Step 6: Join Study Groups and Community Forums
Connect with others preparing for the MLS-C01 exam by joining online study groups, forums, or local meetups. Platforms such as Reddit, LinkedIn groups, and Discord communities often host active discussions, resource sharing, and peer support. Engaging with a community can provide motivation, new perspectives, and answers to complex questions you may encounter during your preparation.
Step 7: Take Official and Third-Party Practice Exams
Simulate the real test environment by taking timed practice exams. These assessments help you evaluate your readiness, identify weak areas, and improve time management skills. Start with the official AWS practice test, then move on to reliable third-party mock exams that mirror the format and difficulty level of the actual exam. After each test, thoroughly review your answers and focus on understanding the rationale behind each correct option.

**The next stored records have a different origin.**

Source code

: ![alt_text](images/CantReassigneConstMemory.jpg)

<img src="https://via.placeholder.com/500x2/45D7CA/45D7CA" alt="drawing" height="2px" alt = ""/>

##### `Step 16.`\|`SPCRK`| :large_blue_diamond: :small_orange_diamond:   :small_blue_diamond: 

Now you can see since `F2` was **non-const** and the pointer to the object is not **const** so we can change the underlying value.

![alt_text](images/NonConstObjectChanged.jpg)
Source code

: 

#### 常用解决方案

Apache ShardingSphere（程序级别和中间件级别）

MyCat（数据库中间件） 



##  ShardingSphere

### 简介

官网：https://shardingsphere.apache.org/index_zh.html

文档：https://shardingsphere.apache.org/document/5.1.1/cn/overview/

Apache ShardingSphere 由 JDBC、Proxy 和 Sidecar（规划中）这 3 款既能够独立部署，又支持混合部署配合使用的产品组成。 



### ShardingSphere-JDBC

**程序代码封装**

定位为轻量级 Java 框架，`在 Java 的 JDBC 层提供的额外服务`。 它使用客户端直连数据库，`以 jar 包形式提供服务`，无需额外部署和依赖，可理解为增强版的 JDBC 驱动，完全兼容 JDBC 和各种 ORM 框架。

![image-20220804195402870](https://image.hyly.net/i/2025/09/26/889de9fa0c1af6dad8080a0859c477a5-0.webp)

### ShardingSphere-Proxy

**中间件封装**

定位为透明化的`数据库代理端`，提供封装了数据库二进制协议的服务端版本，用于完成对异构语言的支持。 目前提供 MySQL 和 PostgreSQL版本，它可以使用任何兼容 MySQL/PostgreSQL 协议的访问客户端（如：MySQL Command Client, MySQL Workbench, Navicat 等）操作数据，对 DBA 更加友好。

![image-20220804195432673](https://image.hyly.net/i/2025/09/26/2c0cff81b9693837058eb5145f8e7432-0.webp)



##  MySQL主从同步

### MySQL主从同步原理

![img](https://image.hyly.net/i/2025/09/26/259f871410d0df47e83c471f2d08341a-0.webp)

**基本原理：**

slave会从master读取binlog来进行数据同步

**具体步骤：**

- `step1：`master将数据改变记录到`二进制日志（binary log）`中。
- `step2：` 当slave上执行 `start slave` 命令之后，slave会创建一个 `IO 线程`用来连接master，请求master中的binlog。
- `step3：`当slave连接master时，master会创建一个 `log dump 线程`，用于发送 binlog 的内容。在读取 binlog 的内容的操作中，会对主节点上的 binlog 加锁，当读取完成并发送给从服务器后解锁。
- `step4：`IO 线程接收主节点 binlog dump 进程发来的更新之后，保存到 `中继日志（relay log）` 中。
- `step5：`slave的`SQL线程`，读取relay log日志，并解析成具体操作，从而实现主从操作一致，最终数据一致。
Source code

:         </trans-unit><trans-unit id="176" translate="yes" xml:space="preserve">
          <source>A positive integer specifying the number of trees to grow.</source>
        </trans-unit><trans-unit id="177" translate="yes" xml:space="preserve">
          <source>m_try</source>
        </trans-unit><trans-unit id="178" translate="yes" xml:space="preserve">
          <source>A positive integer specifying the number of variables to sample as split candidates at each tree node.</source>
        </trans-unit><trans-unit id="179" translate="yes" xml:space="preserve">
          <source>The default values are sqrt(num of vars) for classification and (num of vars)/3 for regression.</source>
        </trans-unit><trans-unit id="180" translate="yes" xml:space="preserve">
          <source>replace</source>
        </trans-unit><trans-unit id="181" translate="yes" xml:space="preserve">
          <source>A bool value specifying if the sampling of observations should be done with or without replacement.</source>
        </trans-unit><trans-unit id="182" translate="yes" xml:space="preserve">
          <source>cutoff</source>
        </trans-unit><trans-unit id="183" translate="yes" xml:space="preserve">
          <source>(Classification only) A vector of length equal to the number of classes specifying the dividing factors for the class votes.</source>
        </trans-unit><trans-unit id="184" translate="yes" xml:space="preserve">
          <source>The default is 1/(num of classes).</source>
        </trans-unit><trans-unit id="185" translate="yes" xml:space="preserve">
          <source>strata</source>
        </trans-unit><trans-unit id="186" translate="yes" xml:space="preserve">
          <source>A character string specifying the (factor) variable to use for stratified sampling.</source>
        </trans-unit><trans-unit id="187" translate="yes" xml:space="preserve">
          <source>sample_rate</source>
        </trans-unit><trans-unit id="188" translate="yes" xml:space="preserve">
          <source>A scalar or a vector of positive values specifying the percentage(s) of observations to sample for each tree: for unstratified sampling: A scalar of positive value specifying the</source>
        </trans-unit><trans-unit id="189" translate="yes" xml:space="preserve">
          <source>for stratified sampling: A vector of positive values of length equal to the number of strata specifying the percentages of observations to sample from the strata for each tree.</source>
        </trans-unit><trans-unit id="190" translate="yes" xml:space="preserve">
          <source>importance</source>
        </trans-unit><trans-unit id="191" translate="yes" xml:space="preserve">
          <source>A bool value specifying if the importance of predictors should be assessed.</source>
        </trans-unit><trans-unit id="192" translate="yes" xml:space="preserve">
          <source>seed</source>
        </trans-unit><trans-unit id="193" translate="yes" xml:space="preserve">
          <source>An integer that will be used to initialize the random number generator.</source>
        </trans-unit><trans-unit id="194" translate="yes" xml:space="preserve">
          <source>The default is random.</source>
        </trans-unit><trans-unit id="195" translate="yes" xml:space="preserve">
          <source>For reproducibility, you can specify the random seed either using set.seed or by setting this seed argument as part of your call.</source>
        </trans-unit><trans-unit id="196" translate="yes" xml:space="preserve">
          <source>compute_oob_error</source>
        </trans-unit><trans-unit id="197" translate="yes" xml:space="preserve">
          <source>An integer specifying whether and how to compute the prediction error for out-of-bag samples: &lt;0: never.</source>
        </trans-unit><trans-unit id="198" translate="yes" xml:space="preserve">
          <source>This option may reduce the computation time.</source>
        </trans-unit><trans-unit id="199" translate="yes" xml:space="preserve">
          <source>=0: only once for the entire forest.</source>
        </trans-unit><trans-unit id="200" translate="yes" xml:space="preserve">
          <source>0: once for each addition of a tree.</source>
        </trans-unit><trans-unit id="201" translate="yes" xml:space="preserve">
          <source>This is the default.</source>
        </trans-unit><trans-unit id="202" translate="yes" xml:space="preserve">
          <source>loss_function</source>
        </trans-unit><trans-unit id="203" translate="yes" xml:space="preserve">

Step 8: Review, Refine, and Reinforce
As your exam date approaches, revisit key concepts, review your notes, and focus on high-weighted exam domains. Use flashcards or summary sheets for quick revision. Prioritize understanding over memorization and continue practicing hands-on tasks to reinforce your skills. Once you feel confident, schedule your exam via the AWS Certification Portal with the option of taking it at a Pearson VUE center or online. Ensure your testing environment is quiet, stable, and free from distractions if you choose the online proctored format.